**Exercise input:**
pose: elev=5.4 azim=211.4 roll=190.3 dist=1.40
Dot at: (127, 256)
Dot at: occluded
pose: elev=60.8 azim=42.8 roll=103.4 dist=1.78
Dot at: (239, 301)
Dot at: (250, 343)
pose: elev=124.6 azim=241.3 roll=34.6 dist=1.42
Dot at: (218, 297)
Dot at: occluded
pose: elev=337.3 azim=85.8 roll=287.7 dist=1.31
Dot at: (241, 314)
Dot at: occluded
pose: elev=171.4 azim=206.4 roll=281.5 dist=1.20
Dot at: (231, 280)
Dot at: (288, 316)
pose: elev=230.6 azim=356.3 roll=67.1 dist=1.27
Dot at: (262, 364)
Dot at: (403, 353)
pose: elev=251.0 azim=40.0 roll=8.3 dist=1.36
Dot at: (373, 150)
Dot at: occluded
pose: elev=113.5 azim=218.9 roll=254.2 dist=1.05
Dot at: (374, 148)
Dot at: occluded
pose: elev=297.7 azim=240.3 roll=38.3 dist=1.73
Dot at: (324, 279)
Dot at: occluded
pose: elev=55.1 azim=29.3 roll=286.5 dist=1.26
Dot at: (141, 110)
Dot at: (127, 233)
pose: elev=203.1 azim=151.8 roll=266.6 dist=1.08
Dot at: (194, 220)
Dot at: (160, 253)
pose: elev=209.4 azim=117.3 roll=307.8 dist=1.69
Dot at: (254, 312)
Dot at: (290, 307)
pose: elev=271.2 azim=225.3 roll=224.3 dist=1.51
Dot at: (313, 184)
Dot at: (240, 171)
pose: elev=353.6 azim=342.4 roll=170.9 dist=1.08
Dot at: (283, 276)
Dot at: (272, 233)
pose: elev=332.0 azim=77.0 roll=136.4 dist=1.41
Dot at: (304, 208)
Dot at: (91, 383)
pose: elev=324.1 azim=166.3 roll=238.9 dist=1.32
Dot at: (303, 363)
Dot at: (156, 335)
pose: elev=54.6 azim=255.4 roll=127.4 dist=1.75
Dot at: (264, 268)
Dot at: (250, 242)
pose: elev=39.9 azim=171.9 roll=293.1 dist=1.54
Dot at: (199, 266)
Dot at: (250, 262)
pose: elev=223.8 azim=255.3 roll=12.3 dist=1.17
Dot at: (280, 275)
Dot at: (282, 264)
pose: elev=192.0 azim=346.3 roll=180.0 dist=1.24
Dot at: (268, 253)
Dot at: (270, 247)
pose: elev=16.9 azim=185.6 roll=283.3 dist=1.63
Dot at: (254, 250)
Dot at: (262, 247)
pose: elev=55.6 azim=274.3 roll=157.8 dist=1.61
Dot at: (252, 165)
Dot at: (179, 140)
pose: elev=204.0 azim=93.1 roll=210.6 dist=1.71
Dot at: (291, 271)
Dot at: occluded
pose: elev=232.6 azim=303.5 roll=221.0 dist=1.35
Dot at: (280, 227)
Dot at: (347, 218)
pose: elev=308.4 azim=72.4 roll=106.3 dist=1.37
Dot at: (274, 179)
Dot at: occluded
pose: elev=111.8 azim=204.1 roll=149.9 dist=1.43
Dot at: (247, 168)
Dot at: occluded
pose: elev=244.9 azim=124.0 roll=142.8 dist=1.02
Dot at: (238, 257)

**Direction:** Please express the data from the line containing "pose: elev=111.8 azim=204.1" through the end as a JSON list of strings, one string per line, leaving out blank lines.

**Written solution:**
[
  "pose: elev=111.8 azim=204.1 roll=149.9 dist=1.43",
  "Dot at: (247, 168)",
  "Dot at: occluded",
  "pose: elev=244.9 azim=124.0 roll=142.8 dist=1.02",
  "Dot at: (238, 257)"
]